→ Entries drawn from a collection
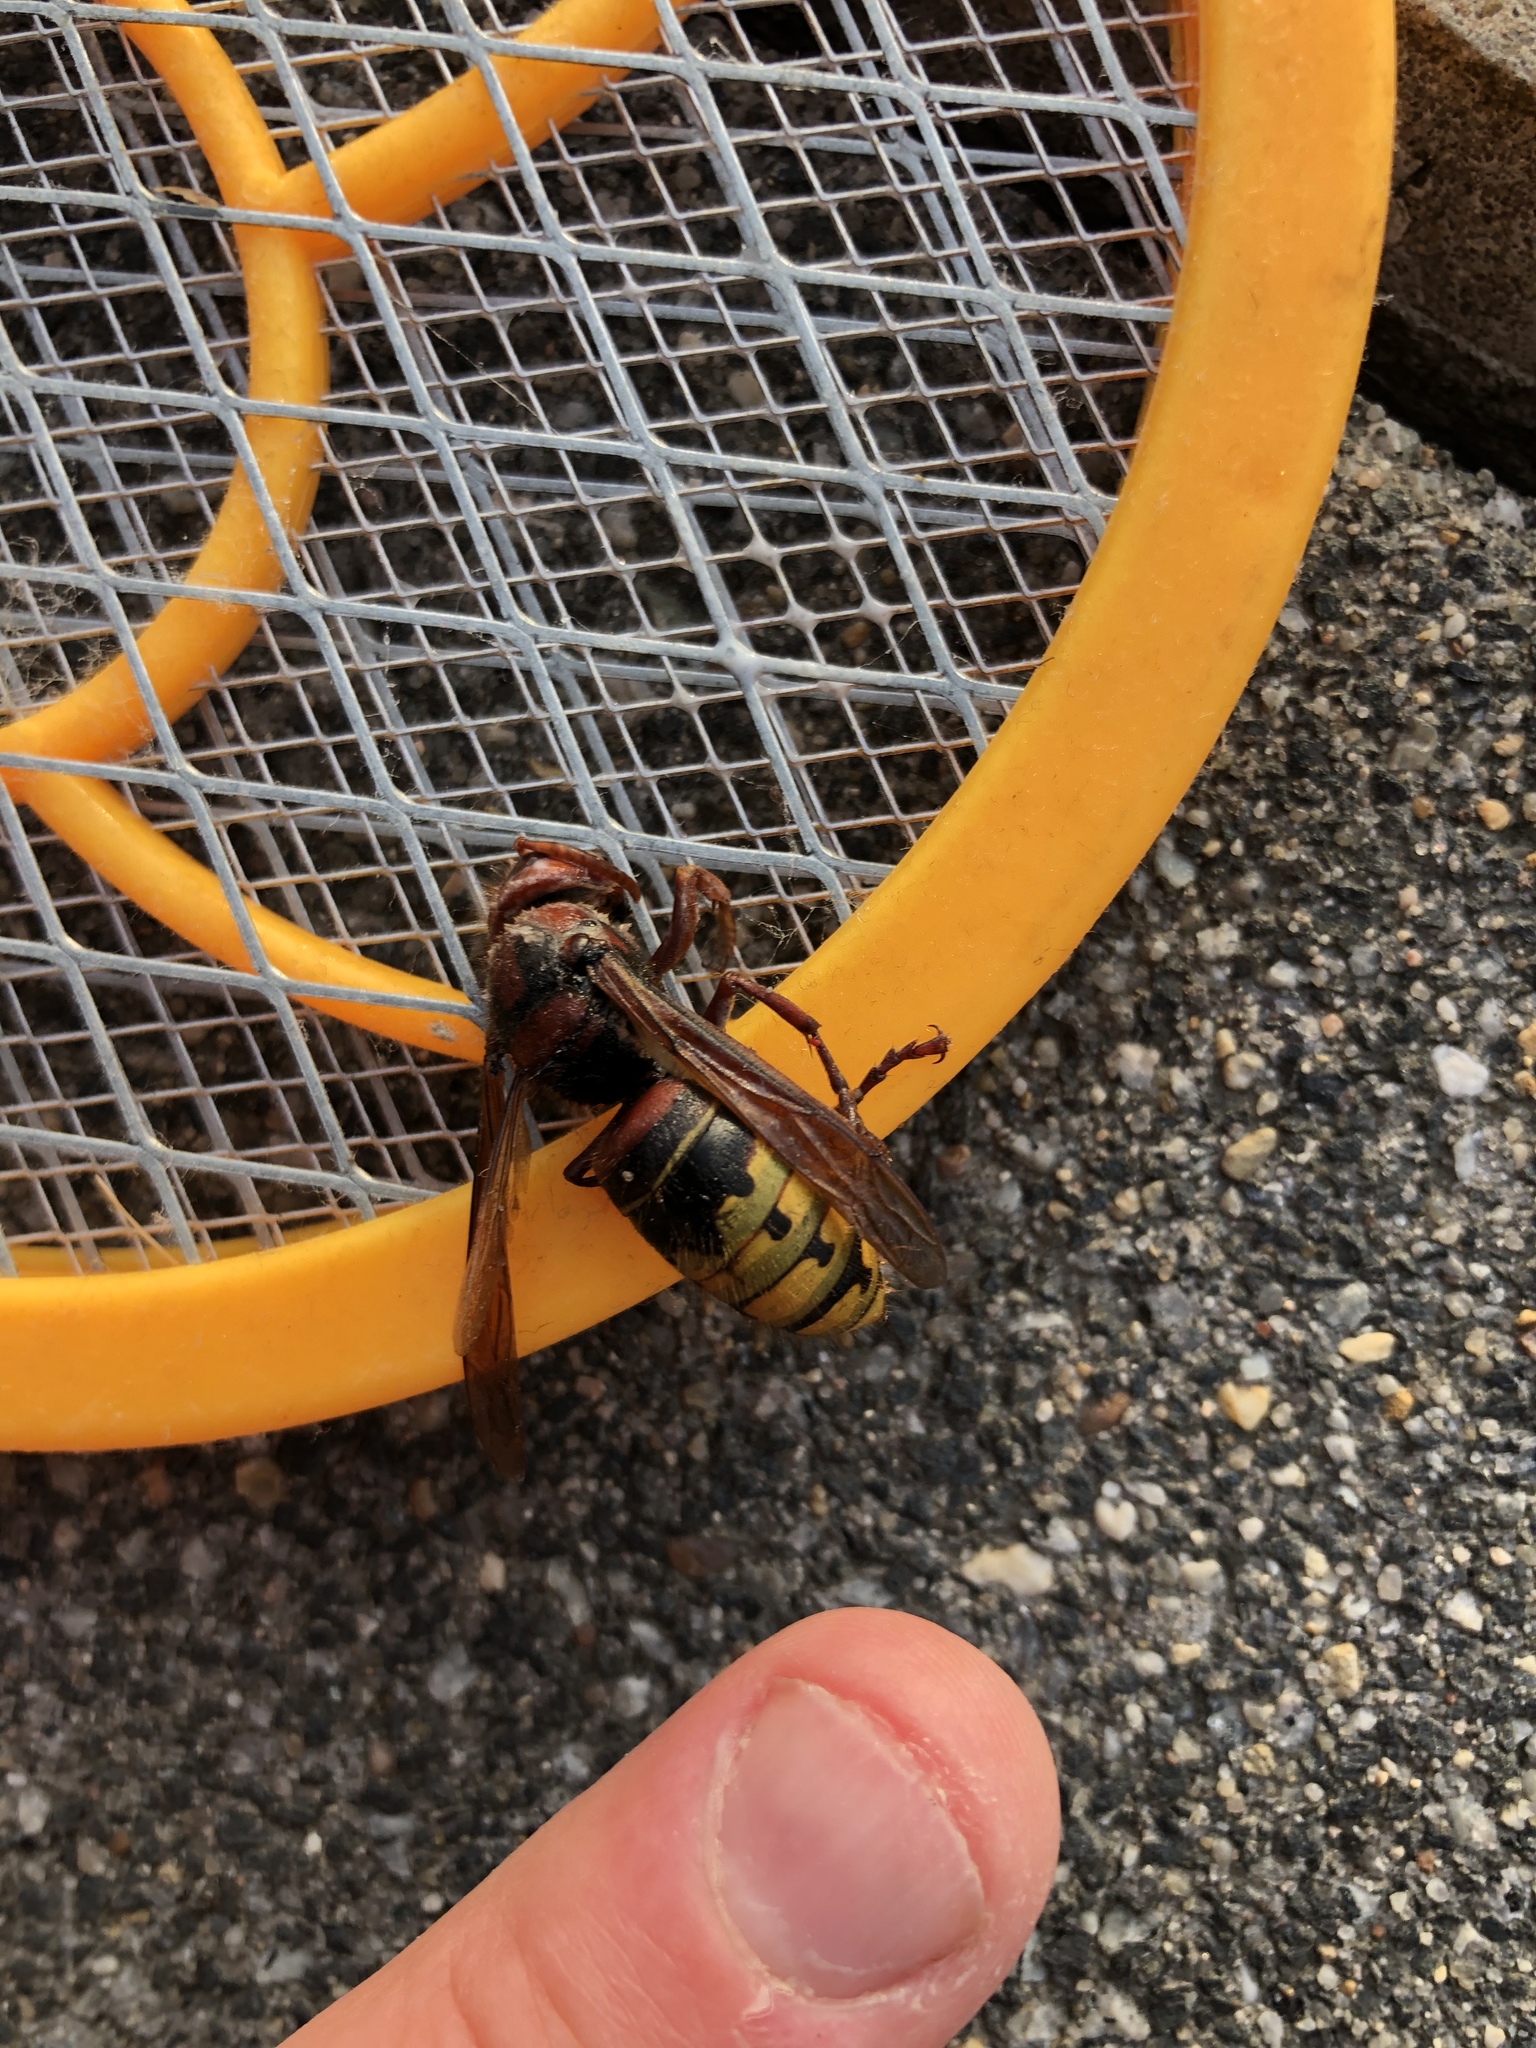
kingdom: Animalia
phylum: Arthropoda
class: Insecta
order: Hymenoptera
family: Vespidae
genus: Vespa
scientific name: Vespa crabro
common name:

→ Task prompt
Retype every line of the records above, word for word and in the same order, but leave out the pictures.

→ Finished answer
kingdom: Animalia
phylum: Arthropoda
class: Insecta
order: Hymenoptera
family: Vespidae
genus: Vespa
scientific name: Vespa crabro
common name:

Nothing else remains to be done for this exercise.